Explain how the probability associated with the roll of each individual die in the pair explains the higher variability in the total outcome of the roll of each pair.  How do the concepts of permutations and combinations apply to this example? Discuss how the notion of degree of freedom can be used to illustrate the accumulating results of a set of dice rolls.

Discussion 2:

Bayes Theorem deals with the calculation of posterior probabilities, which isnt always a natural thing to do. Were used to forward-chaining our probabilities (e.g., if we roll a 3 on a die, whats the probability the second roll will give us a total of 8?).  Backward-chaining is less intuitive (e.g. if our total on the die was an 8, whats the probability that the first roll was a 3?).  Since the rules of probability involve simple addition and multiplication, they work fine in both directions.  The thing that makes posterior probability more difficult is that we simply arent used to thinking about things that way.

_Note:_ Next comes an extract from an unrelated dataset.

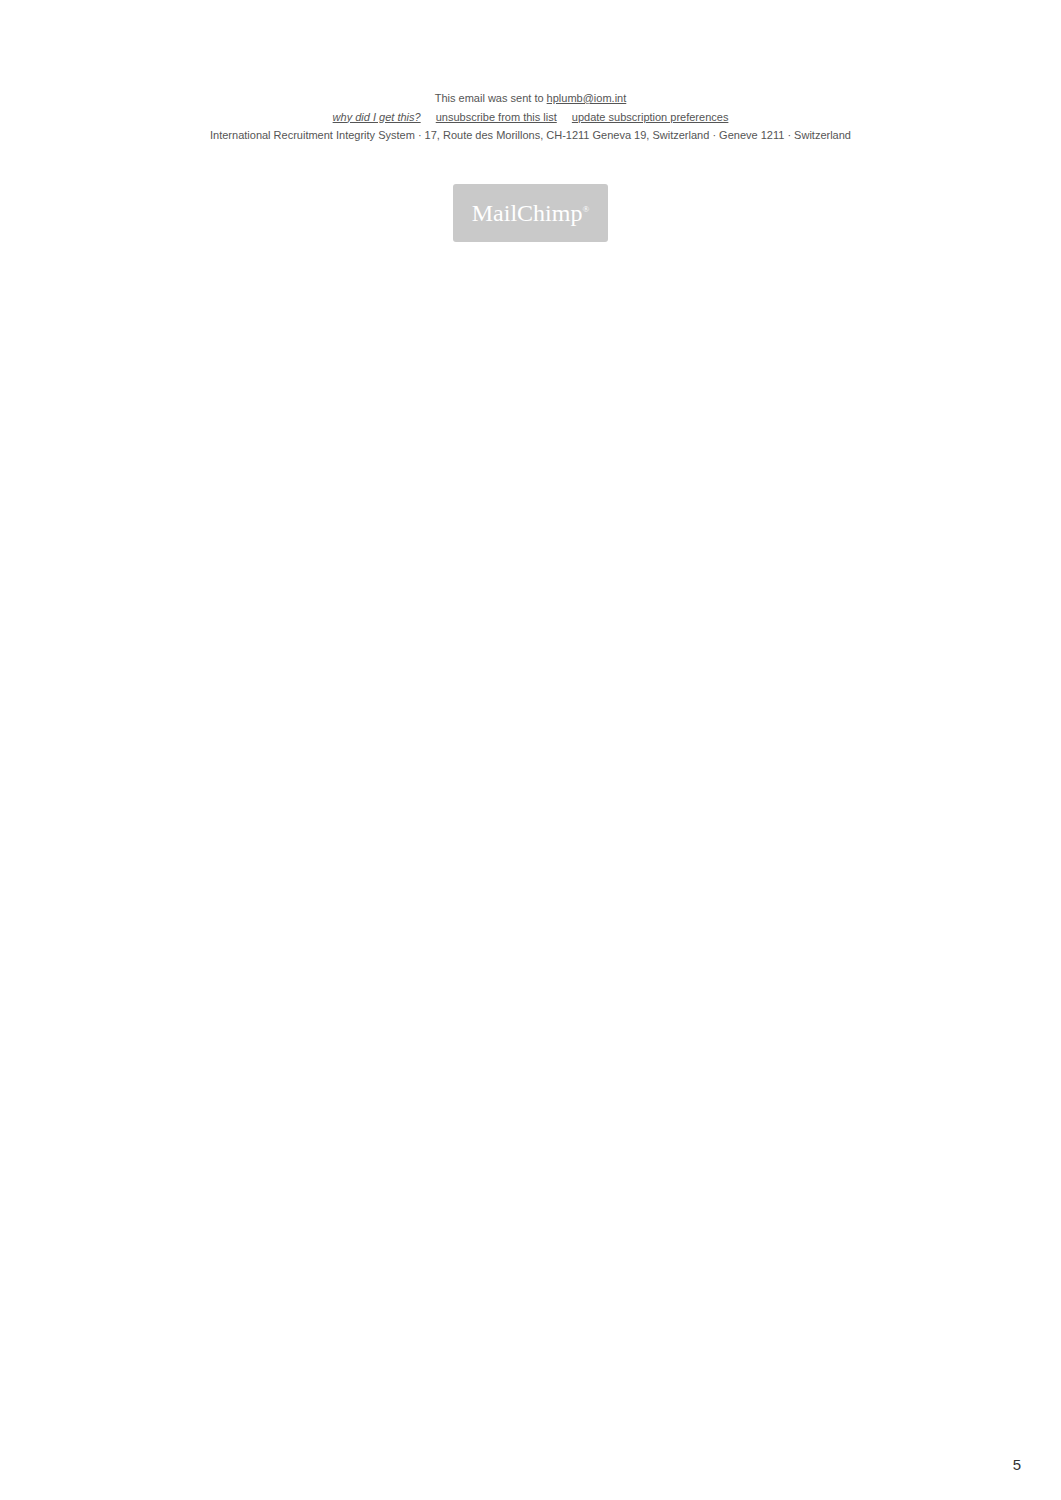This email was sent to hplumb@iom.int
why did I get this? unsubscribe from this list update subscription preferences
International Recruitment Integrity System · 17, Route des Morillons, CH-1211 Geneva 19, Switzerland · Geneve 1211 · Switzerland
MailChimp®
5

Our chapter reading provides an example of a diagnostic test for a rare disease.  The resulting confidence in a positive test result is surprisingly low.  Discuss why that is so.  What is happening in the interaction of the various probabilities that leads to this outcome?

Discussion 3:
The Monty Hall Problem in one of this week’s readings (in Wheelan) offers a perspective on why it is so important to understand and trust probability theory. It’s conclusion is counter-intuitive to some people, so people will sometimes strongly resist changing their minds to obtain a better result. It illustrates how we tend to commit to an opinion or a choice we’ve made even when we should be willing to change our minds in the face of new data.

Explain whether you agree or disagree with the idea of switching as described in the readings, and offer a reason why your opinion should be correct. (Note: Switching is a good idea, so if you disagree you’d better offer a good reason.) Discuss how this scenario might be seen in other decisions that we have to make in engineering, or that we might observe being made by management. Do you think probability theory enters into people’s thinking sufficiently?